▶ DATA LISTING:

----

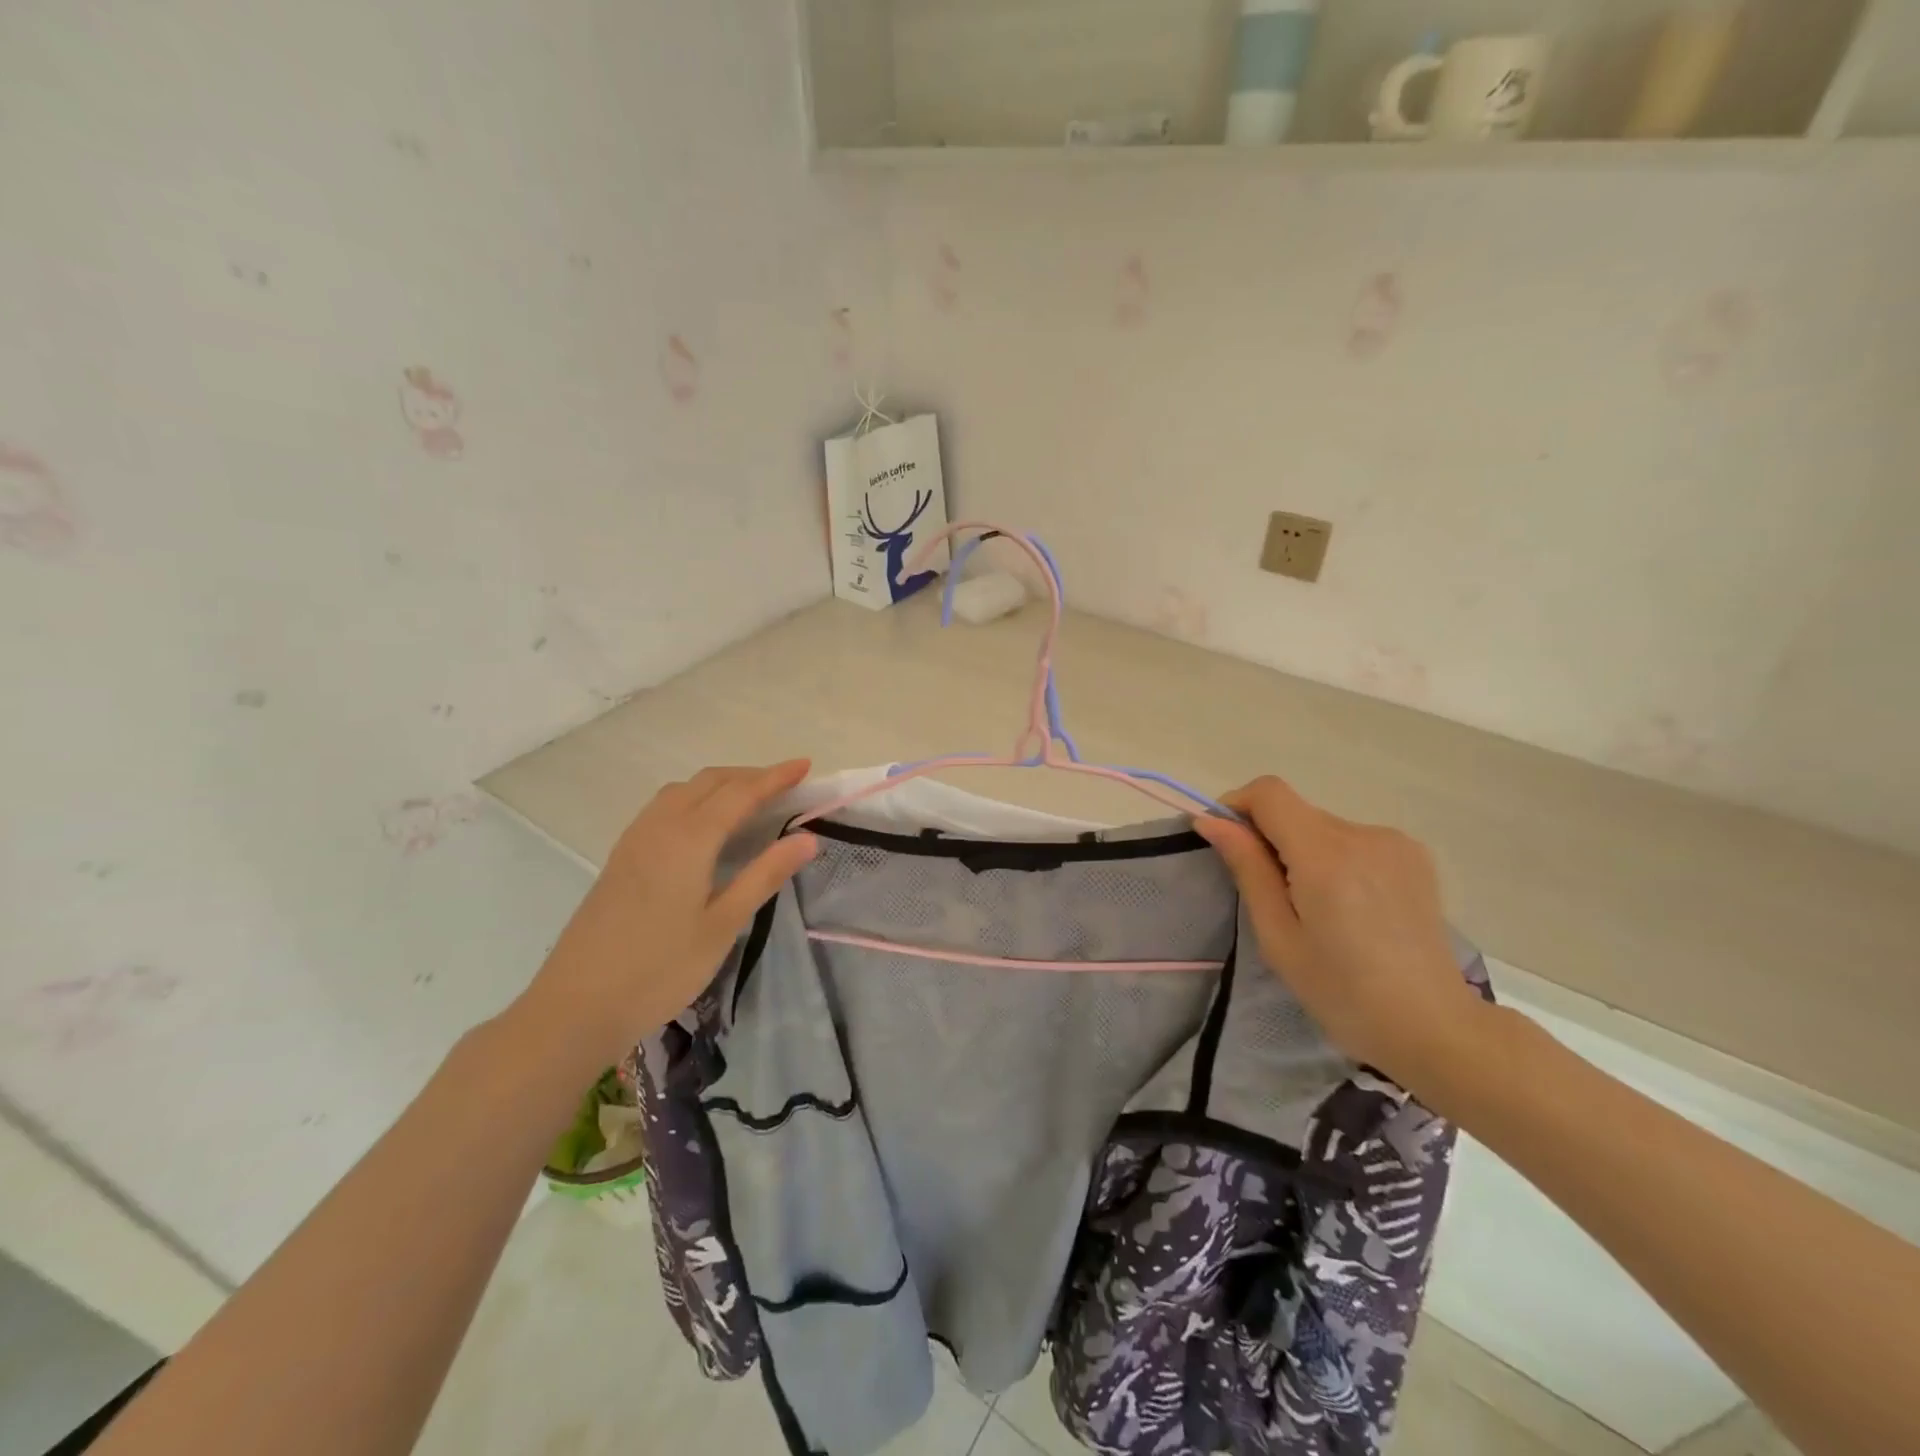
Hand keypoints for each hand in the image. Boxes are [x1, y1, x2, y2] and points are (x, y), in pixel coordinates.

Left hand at [513, 761, 818, 1068]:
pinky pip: (664, 808)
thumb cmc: (659, 969)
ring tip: (750, 801)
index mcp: (689, 839)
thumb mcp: (723, 925)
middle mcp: (660, 827)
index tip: (805, 765)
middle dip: (750, 776)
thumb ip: (764, 875)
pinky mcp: (621, 858)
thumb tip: (807, 838)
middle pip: (709, 782)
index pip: (740, 793)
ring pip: (683, 791)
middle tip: (786, 785)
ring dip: (720, 785)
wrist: (576, 1006)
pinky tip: (704, 827)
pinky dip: (695, 799)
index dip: (775, 777)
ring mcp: (635, 840)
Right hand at [1192, 776, 1484, 1086]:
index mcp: (1325, 855)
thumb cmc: (1341, 991)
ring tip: (1316, 908)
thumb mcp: (1278, 935)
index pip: (1269, 793)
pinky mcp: (1414, 855)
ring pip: (1323, 826)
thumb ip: (1247, 868)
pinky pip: (1353, 840)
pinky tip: (1349, 906)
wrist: (1433, 1026)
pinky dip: (1335, 859)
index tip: (1226, 842)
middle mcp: (1363, 834)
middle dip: (1270, 839)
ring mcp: (1395, 842)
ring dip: (1304, 851)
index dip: (1238, 806)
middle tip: (1270, 896)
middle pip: (1296, 811)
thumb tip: (1212, 821)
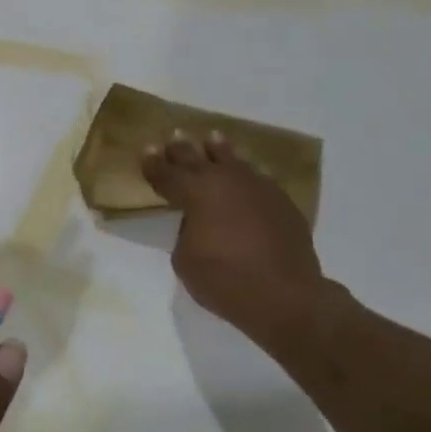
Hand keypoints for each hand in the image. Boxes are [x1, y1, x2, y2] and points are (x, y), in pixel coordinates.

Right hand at [142, 129, 329, 349]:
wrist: (284, 295)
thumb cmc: (224, 279)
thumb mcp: (185, 258)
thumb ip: (185, 231)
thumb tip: (197, 221)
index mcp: (195, 193)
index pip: (167, 173)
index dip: (153, 163)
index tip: (145, 150)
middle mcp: (225, 181)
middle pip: (197, 158)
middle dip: (181, 149)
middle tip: (173, 136)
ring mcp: (257, 187)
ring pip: (233, 159)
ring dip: (218, 149)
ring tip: (212, 137)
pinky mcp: (281, 201)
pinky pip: (258, 176)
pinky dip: (247, 171)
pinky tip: (247, 169)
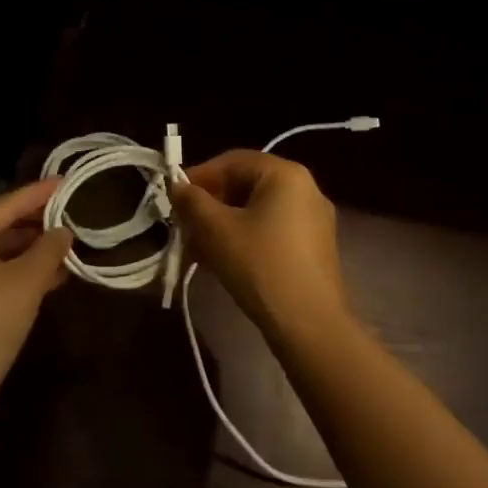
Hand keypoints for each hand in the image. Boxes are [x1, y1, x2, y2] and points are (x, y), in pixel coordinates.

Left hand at [0, 179, 71, 403]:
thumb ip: (49, 248)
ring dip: (25, 243)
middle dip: (28, 216)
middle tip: (59, 211)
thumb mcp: (28, 281)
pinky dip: (15, 265)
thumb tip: (64, 230)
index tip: (67, 181)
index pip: (8, 202)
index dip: (40, 192)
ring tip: (60, 243)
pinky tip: (47, 274)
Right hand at [170, 151, 349, 340]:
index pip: (233, 161)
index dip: (199, 176)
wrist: (310, 326)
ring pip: (256, 211)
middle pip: (245, 185)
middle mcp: (305, 189)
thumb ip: (192, 202)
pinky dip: (244, 238)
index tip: (174, 198)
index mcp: (286, 174)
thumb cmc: (261, 266)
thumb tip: (176, 186)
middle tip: (184, 227)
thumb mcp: (217, 231)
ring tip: (197, 250)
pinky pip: (271, 230)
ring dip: (223, 225)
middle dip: (210, 205)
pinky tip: (222, 262)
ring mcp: (313, 220)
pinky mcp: (314, 248)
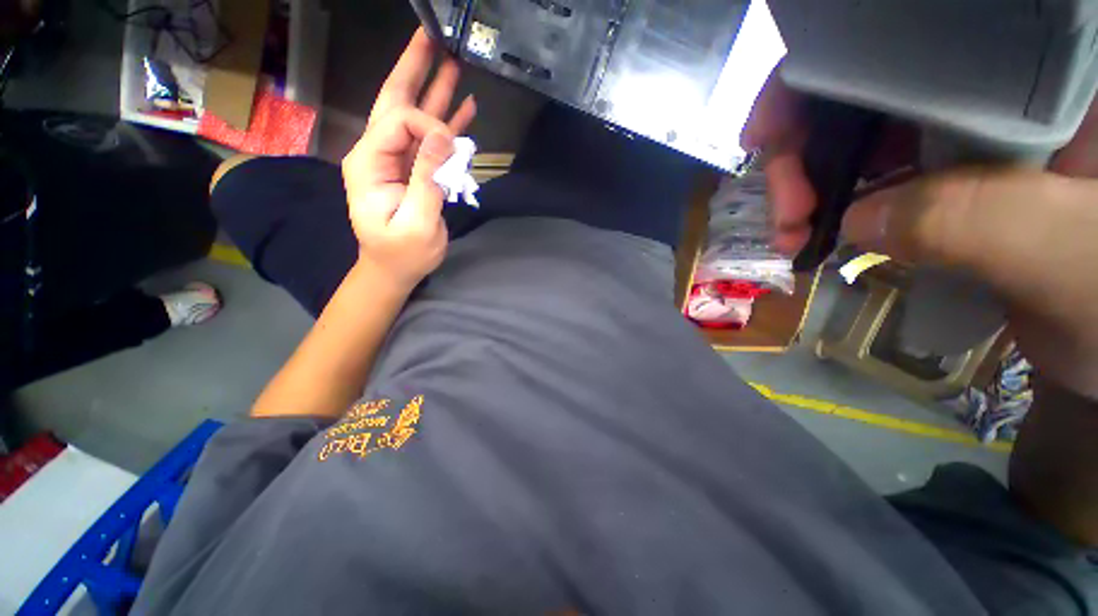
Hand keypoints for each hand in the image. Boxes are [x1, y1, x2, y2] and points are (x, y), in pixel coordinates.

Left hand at [341, 28, 476, 289]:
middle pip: (395, 102)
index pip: (399, 121)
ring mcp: (397, 161)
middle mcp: (379, 154)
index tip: (453, 147)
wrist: (395, 270)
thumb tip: (444, 138)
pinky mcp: (414, 171)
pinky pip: (430, 141)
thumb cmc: (403, 254)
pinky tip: (462, 108)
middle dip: (412, 69)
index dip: (429, 125)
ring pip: (415, 118)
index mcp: (370, 163)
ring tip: (451, 62)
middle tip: (431, 36)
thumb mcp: (417, 223)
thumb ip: (427, 180)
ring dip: (433, 91)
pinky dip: (446, 123)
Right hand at [743, 68, 1097, 397]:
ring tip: (792, 234)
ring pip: (858, 138)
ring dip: (811, 185)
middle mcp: (987, 90)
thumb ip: (977, 219)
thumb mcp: (1064, 252)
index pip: (903, 41)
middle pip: (862, 93)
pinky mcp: (947, 177)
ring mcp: (964, 136)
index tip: (764, 132)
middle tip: (786, 214)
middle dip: (803, 151)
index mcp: (1030, 74)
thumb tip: (858, 219)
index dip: (819, 76)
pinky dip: (834, 204)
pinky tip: (820, 232)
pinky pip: (871, 176)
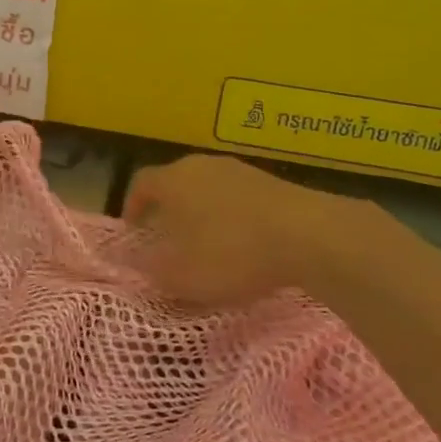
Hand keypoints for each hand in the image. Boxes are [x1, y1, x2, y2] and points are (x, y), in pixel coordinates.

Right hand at [123, 155, 400, 307]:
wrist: (308, 235)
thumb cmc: (230, 252)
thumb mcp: (180, 275)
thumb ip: (152, 269)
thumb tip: (138, 262)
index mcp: (173, 180)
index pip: (141, 184)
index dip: (132, 206)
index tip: (133, 231)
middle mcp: (201, 166)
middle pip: (176, 183)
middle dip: (169, 211)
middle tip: (168, 239)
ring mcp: (240, 170)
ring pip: (209, 189)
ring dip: (203, 213)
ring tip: (209, 245)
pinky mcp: (273, 183)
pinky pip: (240, 198)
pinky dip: (234, 217)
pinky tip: (245, 244)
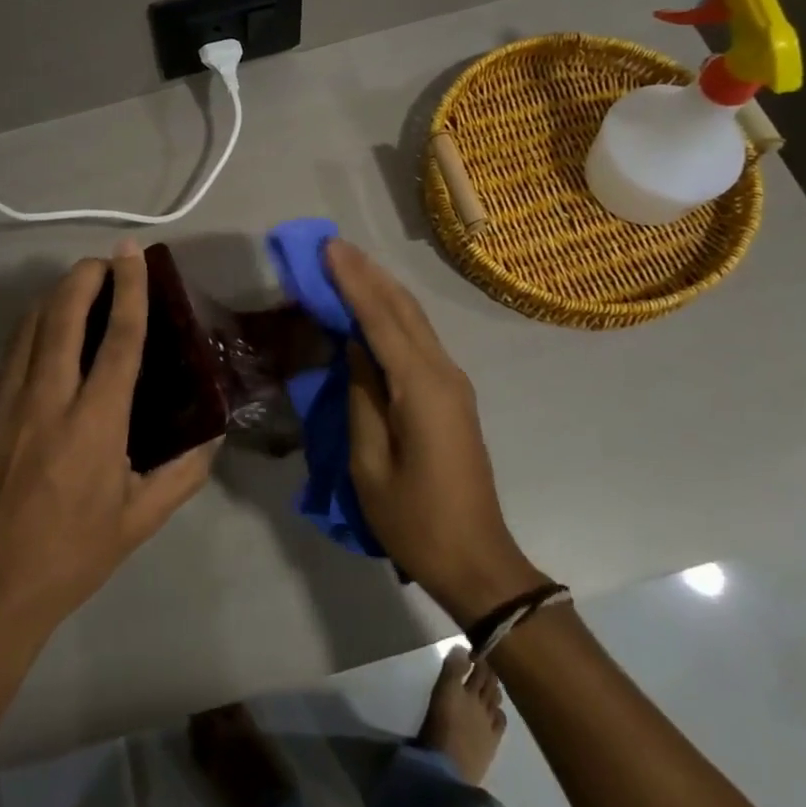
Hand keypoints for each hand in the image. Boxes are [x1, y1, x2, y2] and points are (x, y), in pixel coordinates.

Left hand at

----

▶ THE TASK: Above are entries with pictures among them. Write out exactly the lines from the one containing "ring tip: (451, 62)" through the one containing "pinky tip: (245, 244)", ends included, and leave those pictures out.

▶ ANSWER TO THIS TASK:
ring tip: (451, 62)
middle tip: (431, 36)
thumb mcp: (417, 223)
thumb ip: (427, 180)
ring dip: (433, 91)
pinky dip: (446, 123)
Right hand at [743, 68, 1097, 397]:
ring tip: (792, 234)
ring pip: (858, 138)
ring dip: (811, 185)
middle mcp: (987, 90)
thumb ip: (977, 219)
thumb mcp: (1064, 252)
index pip: (903, 41)
middle pip: (862, 93)
pinky mcp: (947, 177)
ring mcp: (964, 136)
index tip: (764, 132)
middle tip: (786, 214)
middle dip: (803, 151)
index mcp: (1030, 74)
thumb tip: (858, 219)
index dip: (819, 76)
pinky dip: (834, 204)
pinky tip: (820, 232)
pinky pip: (871, 176)
Hand keypoints for each hand in the image. Boxes are [x1, y1, x2, y2] and points are (x, y), in pixel coordinates.

Right hand at [123, 155, 400, 307]:
wrist: (308, 235)
thumb cmc: (230, 252)
thumb mcp: (180, 275)
thumb ip: (152, 269)
thumb tip: (138, 262)
index mcp: (173, 180)
index pip: (141, 184)
index dip: (132, 206)
index tip: (133, 231)
middle mcp: (201, 166)
middle pip: (176, 183)
middle dip: (169, 211)
middle tip: (168, 239)
ring mcp: (240, 170)
ring pip: (209, 189)
ring dip: (203, 213)
ring tip: (209, 245)
pinky mcp: (273, 183)
pinky pip: (240, 198)
pinky dip: (234, 217)
pinky tip: (245, 244)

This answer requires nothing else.